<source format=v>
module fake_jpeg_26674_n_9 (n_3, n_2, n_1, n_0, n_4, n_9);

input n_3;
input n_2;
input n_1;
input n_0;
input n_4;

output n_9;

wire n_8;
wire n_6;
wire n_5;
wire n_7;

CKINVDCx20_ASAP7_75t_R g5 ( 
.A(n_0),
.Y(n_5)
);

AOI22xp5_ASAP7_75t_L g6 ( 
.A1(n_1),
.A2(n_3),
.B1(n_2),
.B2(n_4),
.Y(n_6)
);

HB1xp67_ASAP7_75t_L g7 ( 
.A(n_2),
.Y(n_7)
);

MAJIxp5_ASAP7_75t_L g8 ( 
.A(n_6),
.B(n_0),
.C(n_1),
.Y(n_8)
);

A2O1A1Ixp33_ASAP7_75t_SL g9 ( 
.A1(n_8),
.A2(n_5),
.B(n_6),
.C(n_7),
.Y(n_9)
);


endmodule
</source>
# # # #
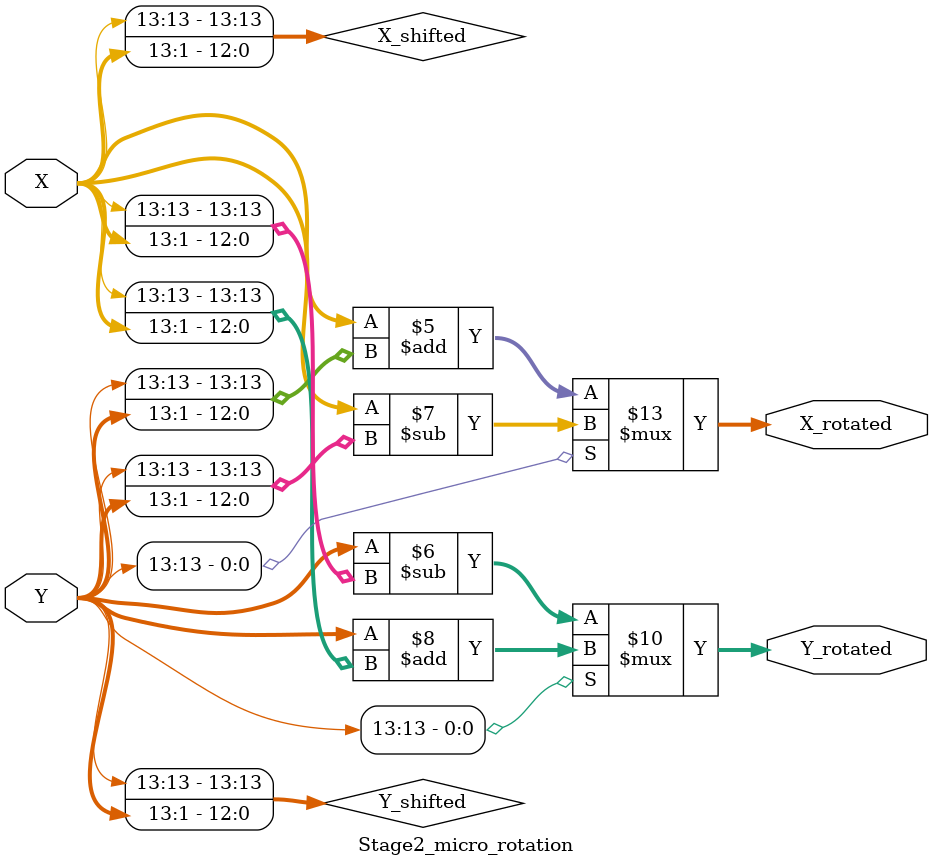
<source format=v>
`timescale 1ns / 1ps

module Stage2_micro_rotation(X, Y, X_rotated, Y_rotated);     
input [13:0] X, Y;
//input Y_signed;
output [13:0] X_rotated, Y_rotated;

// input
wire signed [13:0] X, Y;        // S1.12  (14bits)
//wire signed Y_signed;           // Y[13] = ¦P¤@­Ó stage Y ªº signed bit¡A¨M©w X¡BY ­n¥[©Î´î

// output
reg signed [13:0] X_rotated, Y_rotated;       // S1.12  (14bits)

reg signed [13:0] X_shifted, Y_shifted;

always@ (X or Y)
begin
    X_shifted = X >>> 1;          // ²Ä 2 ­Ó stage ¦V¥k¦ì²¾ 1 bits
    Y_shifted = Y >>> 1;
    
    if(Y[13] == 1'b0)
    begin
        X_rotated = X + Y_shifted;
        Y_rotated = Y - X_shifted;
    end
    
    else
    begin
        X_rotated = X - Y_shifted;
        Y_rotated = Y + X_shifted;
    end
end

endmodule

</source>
# # # #
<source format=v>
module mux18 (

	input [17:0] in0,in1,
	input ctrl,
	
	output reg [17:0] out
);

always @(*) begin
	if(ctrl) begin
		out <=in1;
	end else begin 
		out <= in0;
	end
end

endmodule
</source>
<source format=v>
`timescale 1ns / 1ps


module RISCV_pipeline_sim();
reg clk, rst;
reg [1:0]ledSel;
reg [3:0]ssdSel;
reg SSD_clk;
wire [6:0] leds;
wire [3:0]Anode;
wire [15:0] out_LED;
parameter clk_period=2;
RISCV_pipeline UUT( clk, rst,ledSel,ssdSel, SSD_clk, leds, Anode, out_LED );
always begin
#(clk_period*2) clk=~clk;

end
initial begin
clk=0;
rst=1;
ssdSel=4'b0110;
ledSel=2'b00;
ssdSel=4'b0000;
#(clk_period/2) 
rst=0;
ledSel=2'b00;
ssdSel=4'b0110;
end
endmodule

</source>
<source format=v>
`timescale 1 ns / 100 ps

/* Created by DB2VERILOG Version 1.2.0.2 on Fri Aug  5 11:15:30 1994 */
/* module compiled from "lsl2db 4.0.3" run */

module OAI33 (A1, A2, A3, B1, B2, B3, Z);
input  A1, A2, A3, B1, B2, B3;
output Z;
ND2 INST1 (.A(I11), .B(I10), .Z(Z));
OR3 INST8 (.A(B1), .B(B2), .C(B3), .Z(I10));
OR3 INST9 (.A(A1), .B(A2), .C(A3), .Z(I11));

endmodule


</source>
# # # #
● **Exercise directions**:
When the line with "always begin" is reached in the data above, begin copying, and stop after the line with "ns / 100 ps"; copy each line exactly, both ends included.

● **Exercise solution**:
always begin
#(clk_period*2) clk=~clk;

end
initial begin
clk=0;
rst=1;
ssdSel=4'b0110;
ledSel=2'b00;
ssdSel=4'b0000;
#(clk_period/2) 
rst=0;
ledSel=2'b00;
ssdSel=4'b0110;
end
endmodule

</source>
<source format=v>
`timescale 1 ns / 100 ps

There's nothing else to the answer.